“Ricevo la pensione e ho lavorato tutta la mia vita, non capisco perché devo fornire tutti questi dati bancari. Sono qui da tanti anni, perché mi trattano come se non esistessi?”. A chiederselo è Antonio Finelli, oggi 95enne, che vive in Gran Bretagna dal 1952. Malgrado riceva la pensione da 32 anni, le autorità gli hanno infatti chiesto di provare la sua residenza per poter rimanere dopo Brexit. A raccontare il suo caso è oggi il Guardian, che sottolinea le difficoltà, l’ansia e lo stress a cui vengono sottoposti molti anziani cittadini dell’Ue costretti a pratiche complicate per ottenere l’agognato “settled status”.
Dimitri Scarlato, volontario del centro Inca Cgil di Londra a cui si è rivolto Finelli per l’assistenza, spiega che uno dei problemi è la mancata digitalizzazione dell’intero sistema pensionistico britannico.
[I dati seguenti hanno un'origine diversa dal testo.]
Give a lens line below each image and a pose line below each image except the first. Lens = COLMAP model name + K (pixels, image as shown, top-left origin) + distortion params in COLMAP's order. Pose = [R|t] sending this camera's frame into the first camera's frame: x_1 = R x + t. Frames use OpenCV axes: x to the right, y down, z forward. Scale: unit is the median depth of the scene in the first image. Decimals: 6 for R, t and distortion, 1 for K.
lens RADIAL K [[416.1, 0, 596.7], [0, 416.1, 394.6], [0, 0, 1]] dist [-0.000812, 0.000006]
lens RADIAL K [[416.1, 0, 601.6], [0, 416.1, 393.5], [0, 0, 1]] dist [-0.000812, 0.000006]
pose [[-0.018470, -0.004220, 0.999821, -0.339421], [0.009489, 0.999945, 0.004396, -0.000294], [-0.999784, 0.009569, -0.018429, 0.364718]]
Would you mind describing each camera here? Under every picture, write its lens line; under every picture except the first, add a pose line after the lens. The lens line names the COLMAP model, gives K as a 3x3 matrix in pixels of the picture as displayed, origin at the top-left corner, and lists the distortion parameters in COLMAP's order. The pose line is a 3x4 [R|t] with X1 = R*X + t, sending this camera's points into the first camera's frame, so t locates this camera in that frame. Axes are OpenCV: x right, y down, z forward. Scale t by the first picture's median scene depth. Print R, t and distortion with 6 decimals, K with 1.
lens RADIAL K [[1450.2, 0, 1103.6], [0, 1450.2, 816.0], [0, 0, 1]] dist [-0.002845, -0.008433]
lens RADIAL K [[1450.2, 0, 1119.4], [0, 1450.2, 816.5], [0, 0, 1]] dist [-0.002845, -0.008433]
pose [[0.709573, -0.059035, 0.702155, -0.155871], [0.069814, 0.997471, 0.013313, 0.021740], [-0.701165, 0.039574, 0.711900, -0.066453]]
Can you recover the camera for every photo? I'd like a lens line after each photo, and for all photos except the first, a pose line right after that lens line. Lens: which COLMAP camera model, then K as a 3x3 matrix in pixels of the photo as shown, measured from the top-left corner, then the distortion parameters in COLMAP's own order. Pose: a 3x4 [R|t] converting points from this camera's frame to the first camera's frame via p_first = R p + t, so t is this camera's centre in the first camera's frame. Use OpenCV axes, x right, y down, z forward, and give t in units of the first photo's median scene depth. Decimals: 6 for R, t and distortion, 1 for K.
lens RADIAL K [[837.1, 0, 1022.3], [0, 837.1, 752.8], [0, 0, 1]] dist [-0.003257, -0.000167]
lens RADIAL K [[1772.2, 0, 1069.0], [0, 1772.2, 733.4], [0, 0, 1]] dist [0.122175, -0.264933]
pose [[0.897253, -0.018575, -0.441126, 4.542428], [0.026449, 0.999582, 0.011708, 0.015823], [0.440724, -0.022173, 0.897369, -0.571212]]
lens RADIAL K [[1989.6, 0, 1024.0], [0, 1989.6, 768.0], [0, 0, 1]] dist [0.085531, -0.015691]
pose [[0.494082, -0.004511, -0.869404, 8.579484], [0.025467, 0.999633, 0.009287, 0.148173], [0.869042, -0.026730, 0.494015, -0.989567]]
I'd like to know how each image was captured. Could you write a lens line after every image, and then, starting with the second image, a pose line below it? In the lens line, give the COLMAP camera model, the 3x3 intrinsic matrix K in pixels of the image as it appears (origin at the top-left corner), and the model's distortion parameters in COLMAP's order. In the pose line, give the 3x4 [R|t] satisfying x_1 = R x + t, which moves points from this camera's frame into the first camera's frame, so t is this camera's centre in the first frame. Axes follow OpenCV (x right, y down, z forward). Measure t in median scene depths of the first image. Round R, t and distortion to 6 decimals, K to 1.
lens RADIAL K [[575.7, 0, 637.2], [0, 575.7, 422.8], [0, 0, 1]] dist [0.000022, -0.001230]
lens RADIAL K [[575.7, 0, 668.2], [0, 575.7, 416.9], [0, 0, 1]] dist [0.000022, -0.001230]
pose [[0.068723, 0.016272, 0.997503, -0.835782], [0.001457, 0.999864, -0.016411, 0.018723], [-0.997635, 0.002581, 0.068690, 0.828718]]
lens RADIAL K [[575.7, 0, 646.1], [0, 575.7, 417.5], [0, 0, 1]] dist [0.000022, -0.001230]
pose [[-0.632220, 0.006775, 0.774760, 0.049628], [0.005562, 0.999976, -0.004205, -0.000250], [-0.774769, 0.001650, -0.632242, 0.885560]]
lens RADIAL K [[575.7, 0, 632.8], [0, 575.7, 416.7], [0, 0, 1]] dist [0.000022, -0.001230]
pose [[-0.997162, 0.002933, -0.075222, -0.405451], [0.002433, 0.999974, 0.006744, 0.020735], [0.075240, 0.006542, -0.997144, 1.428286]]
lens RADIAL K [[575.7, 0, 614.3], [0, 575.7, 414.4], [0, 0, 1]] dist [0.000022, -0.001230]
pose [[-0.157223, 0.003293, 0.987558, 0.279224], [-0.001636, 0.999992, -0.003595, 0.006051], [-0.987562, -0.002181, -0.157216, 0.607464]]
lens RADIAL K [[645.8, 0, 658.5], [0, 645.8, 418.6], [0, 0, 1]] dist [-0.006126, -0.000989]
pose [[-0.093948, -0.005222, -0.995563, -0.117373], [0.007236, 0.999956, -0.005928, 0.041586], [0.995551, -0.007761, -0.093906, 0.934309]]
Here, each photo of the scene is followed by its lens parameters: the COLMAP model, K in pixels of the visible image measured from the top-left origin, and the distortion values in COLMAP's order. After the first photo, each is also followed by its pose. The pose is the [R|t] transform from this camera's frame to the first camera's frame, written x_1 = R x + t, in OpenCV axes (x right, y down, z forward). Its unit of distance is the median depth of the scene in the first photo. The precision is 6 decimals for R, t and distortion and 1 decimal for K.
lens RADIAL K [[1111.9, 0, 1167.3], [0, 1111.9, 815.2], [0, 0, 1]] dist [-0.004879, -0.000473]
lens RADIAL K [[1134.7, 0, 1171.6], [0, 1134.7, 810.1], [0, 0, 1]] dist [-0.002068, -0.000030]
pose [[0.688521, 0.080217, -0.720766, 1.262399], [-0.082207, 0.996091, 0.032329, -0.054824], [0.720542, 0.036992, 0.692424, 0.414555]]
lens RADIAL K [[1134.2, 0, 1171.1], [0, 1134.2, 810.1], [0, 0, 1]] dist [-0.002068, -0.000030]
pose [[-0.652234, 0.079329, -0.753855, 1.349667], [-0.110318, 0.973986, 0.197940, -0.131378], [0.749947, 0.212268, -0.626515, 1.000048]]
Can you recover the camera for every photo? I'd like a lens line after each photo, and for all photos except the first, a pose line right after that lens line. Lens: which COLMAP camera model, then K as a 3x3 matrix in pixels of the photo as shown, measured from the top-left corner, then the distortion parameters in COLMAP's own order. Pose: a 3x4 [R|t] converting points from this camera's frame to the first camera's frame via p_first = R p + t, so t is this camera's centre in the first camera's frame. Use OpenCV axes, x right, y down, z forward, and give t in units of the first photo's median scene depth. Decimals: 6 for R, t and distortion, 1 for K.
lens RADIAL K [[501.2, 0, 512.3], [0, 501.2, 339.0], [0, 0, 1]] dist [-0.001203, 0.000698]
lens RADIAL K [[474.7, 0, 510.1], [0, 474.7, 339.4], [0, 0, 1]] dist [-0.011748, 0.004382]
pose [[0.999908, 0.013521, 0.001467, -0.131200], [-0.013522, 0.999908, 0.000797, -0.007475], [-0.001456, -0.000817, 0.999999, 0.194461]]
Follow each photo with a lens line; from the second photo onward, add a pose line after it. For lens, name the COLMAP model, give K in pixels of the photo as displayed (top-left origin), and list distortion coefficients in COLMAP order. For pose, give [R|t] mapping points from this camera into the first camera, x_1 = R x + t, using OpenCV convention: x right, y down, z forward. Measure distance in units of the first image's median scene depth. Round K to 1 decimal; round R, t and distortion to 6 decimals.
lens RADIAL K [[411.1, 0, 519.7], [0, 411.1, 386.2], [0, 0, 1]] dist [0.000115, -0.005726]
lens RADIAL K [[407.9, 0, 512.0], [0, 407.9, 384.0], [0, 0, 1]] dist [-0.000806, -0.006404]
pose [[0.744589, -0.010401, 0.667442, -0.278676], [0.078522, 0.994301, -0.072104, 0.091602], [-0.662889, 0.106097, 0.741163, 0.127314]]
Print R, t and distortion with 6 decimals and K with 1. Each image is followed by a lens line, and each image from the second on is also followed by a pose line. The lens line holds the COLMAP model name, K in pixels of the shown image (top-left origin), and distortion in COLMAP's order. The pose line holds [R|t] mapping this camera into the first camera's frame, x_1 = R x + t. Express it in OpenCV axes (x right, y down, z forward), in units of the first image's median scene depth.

Per questo capita che alcuni pensionati, una volta presentata la domanda per rimanere, ricevano la richiesta di provare la loro residenza da almeno cinque anni, in quanto risultano sconosciuti al sistema.
Vedovo e sopravvissuto al suo unico figlio, l’anziano Finelli ha dovuto chiedere aiuto per una questione per lui vitale, rimanere nel paese dove vive da 68 anni. Il suo è il secondo caso assurdo in una settimana dopo quello del suo compatriota e amico Giovanni Palmiero. La sua vicenda aveva già fatto discutere perché l’anziano italiano ha 101 anni e il database del ministero dell’Interno gli ha risposto che la domanda doveva essere presentata dai genitori, scambiandolo per un bimbo di un anno. Per gli anziani che vivono isolati, ottenere il settled status può diventare un vero incubo.